Обеспокоенный Моншармин сурово потребовал, чтобы мадам объяснилась.

– Что это значит? – спросил он. – Почему, мадам Жири, вы утверждаете, что мсье Ришар должен знать лучше вас, куда делись двадцать тысяч франков?

Ришар почувствовал, как краснеет под взглядом Моншармина. Он схватил мадам Жири за руку и начал неистово ее трясти. Громоподобным голосом он проревел:

– Почему я должен лучше вас знать, куда делись двадцать тысяч франков?! Почему?!

– Потому что они были в вашем кармане… – выдохнула старая женщина, глядя на него теперь с таким ужасом, словно увидела дьявола.

Ришар ошеломленно застыл, сраженный этой неожиданной репликой под все более подозрительным взглядом Моншармина. Силы покинули его – силы, столь необходимые ему в трудный момент, чтобы отразить это нелепое обвинение.

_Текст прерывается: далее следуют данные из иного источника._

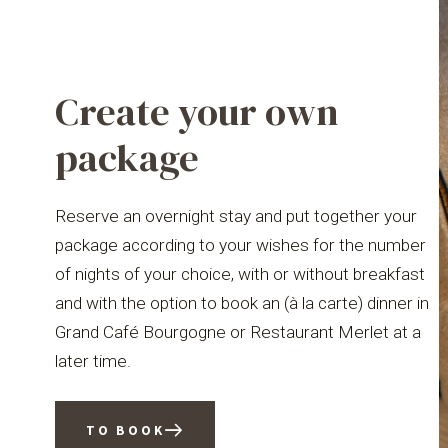
Create your own
package
Reserve an overnight stay and put together your
package according to your wishes for the number
of nights of your choice, with or without breakfast
and with the option to book an (à la carte) dinner in
Grand Café Bourgogne or Restaurant Merlet at a
later time.
TO BOOK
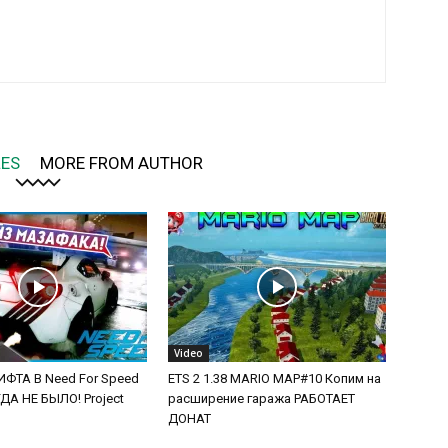
LES
MORE FROM AUTHOR
Video
ФТА В Need For Speed
ETS 2 1.38 MARIO MAP#10 Копим на
А НЕ БЫЛО! Project
расширение гаража РАБОТАЕТ
ДОНАТ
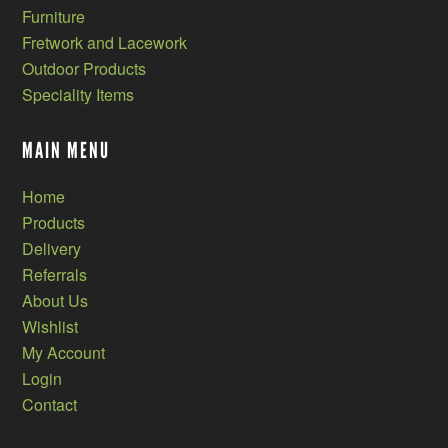
Furniture
Fretwork and Lacework
Outdoor Products
Speciality Items
MAIN MENU
Home
Products
Delivery
Referrals
About Us
Wishlist
My Account
Login
Contact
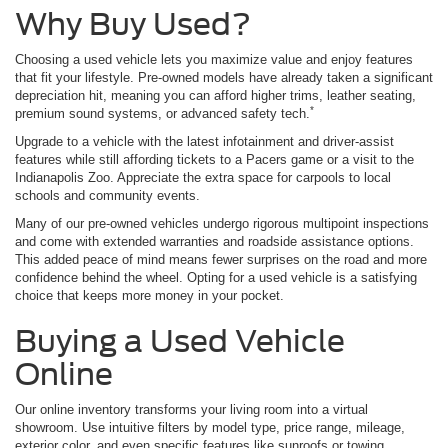
Why Buy Used?
Choosing a used vehicle lets you maximize value and enjoy features
that fit your lifestyle. Pre-owned models have already taken a significant
depreciation hit, meaning you can afford higher trims, leather seating,
*
premium sound systems, or advanced safety tech.
Upgrade to a vehicle with the latest infotainment and driver-assist
features while still affording tickets to a Pacers game or a visit to the
Indianapolis Zoo. Appreciate the extra space for carpools to local
schools and community events.
Many of our pre-owned vehicles undergo rigorous multipoint inspections
and come with extended warranties and roadside assistance options.
This added peace of mind means fewer surprises on the road and more
confidence behind the wheel. Opting for a used vehicle is a satisfying
choice that keeps more money in your pocket.
Buying a Used Vehicle
Online
Our online inventory transforms your living room into a virtual
showroom. Use intuitive filters by model type, price range, mileage,
exterior color, and even specific features like sunroofs or towing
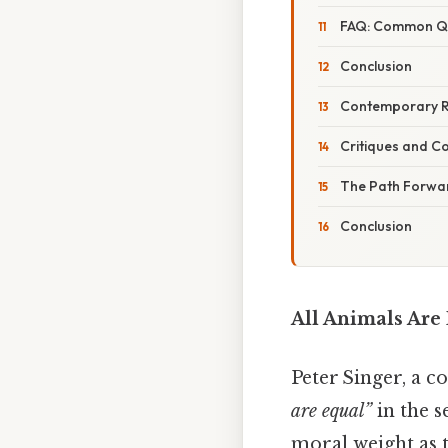
FAQ: Common Que
Conclusion
Contemporary R
Critiques and 
The Path Forward
Conclusion
All Animals Are
Peter Singer, a 
are equal”
in the s
moral weight as t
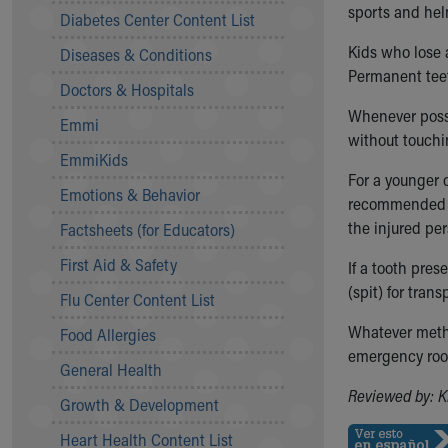
Symptom Checker
sports and hel
Diabetes Center Content List
Financial Services
Kids who lose 
Diseases & Conditions
Price Estimates
Permanent teet
Family Supports
Doctors & Hospitals
Sports Health Services Provider for Akron Zips
Whenever poss
Emmi
New Parents
without touchi
Find a Pediatrics Location
EmmiKids
Find a Pediatrician
For a younger c
Emotions & Behavior
MyChart
recommended 
Make an Appointment
the injured per
Factsheets (for Educators)
Breastfeeding Medicine
First Aid & Safety
If a tooth pres
Child Passenger Safety
(spit) for tra
Safe Sleep for Babies
Flu Center Content List
Safe Sleep
Whatever metho
Food Allergies
About Akron Children's Pediatrics
emergency room
General Health
Who We Are
Building a Brighter Future
Reviewed by: K
Growth & Development
Our Mission, Vision, Promise
Heart Health Content List
Calendar of Events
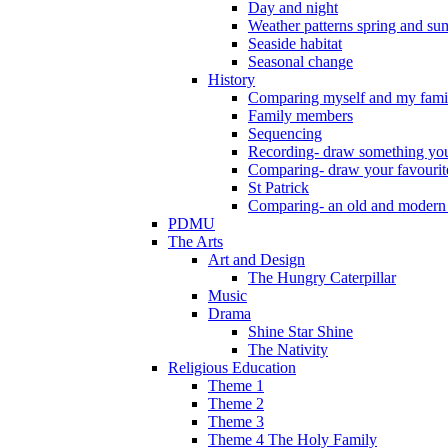
Day and night
Weather patterns spring and s
Seaside habitat
Seasonal change
History
Comparing myself and my fami
Family members
Sequencing
Recording- draw something you
Comparing- draw your favourit
St Patrick
Comparing- an old and modern
PDMU
The Arts
Art and Design
The Hungry Caterpillar
Music
Drama
Shine Star Shine
The Nativity
Religious Education
Theme 1
Theme 2
Theme 3
Theme 4 The Holy Family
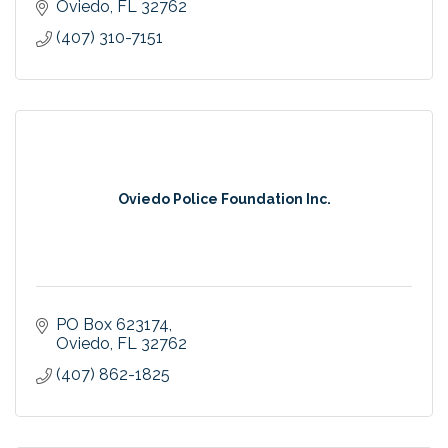
Oviedo
FL
32762
(407) 310-7151
Oviedo Police Foundation Inc.
PO Box 623174
Oviedo
FL
32762
(407) 862-1825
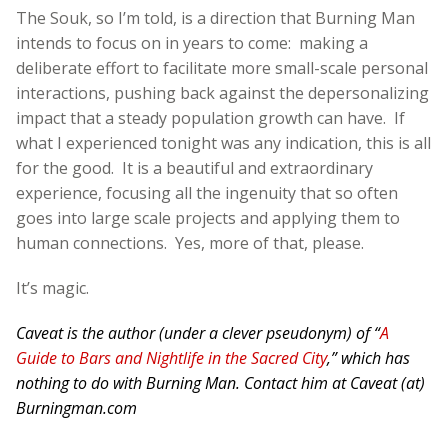
The Souk, so I’m told, is a direction that Burning Man
intends to focus on in years to come: making a
deliberate effort to facilitate more small-scale personal
interactions, pushing back against the depersonalizing
impact that a steady population growth can have. If
what I experienced tonight was any indication, this is all
for the good. It is a beautiful and extraordinary
experience, focusing all the ingenuity that so often
goes into large scale projects and applying them to
human connections. Yes, more of that, please.
It’s magic.
Caveat is the author (under a clever pseudonym) of “
A
Guide to Bars and Nightlife in the Sacred City
,” which has
nothing to do with Burning Man. Contact him at Caveat (at)
Burningman.com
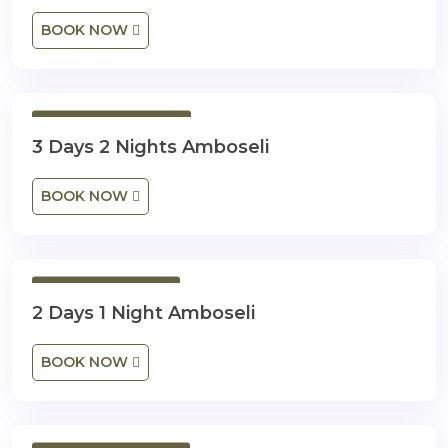
BOOK NOW
3 Days 2 Nights
3 Days 2 Nights Amboseli
BOOK NOW
2 Days 1 Night
2 Days 1 Night Amboseli
BOOK NOW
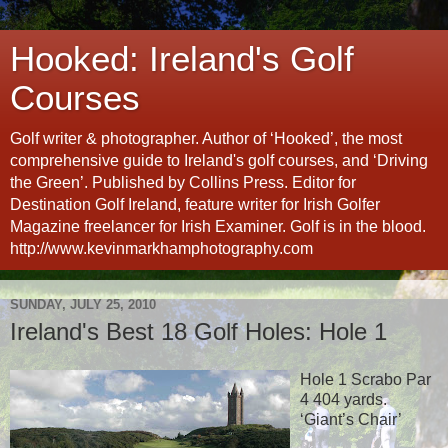
Hooked: Ireland's Golf
Courses
Golf writer & photographer. Author of ‘Hooked’, the most
comprehensive guide to Ireland's golf courses, and ‘Driving
the Green’. Published by Collins Press. Editor for
Destination Golf Ireland, feature writer for Irish Golfer
Magazine freelancer for Irish Examiner. Golf is in the blood.
http://www.kevinmarkhamphotography.com
SUNDAY, JULY 25, 2010
Ireland's Best 18 Golf Holes: Hole 1
Hole 1 Scrabo Par
4 404 yards.
‘Giant’s Chair’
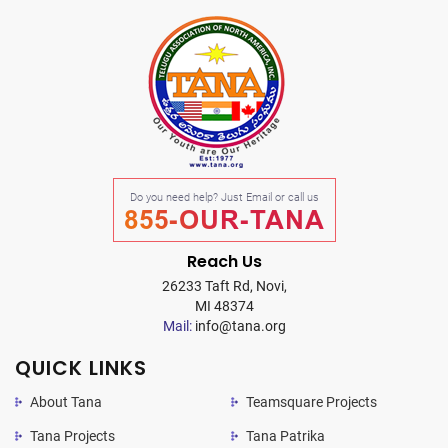
Do you need help? Just Email or call us
855-OUR-TANA
Reach Us
26233 Taft Rd, Novi,
MI 48374
Mail:
info@tana.org
QUICK LINKS
About Tana
Teamsquare Projects
Tana Projects
Tana Patrika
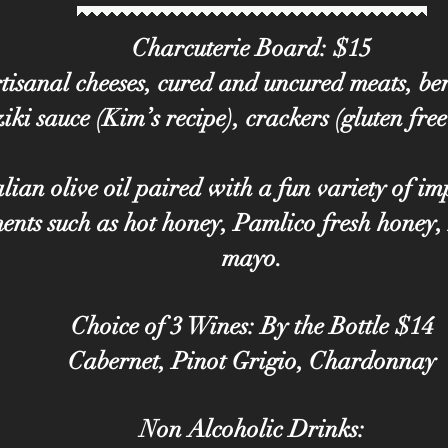
Charcuterie Board: $15
tisanal cheeses, cured and uncured meats, berr
iki sauce (Kim’s recipe), crackers (gluten free
lian olive oil paired with a fun variety of i
nts such as hot honey, Pamlico fresh honey,
mayo.
Choice of 3 Wines: By the Bottle $14
Cabernet, Pinot Grigio, Chardonnay
Non Alcoholic Drinks:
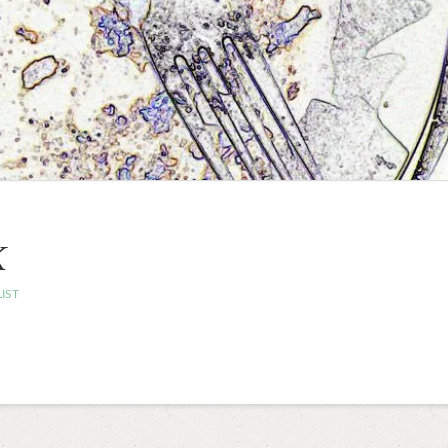
K
IST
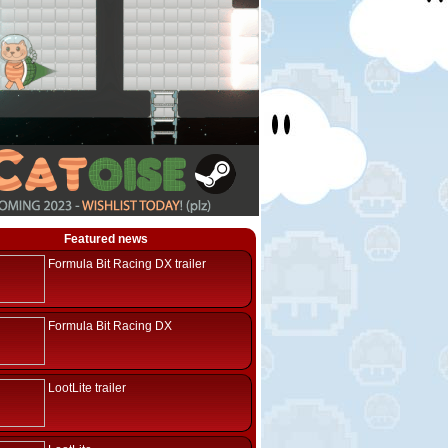
Featured news
Formula Bit Racing DX trailer
Formula Bit Racing DX
LootLite trailer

Иногда бывает, что невинные люди вдруг оказываются беззащитными перед подобным нападением и ведут себя так, словно они виноваты. Потому что удар, нанесенный им, заставляет их бледнеть или краснеть, шататься или застывать, огрызаться или протестовать, молчать, когда нужно говорить, или говорить, когда нужно молчать. То есть вести себя так, будто они сами изобличают себя.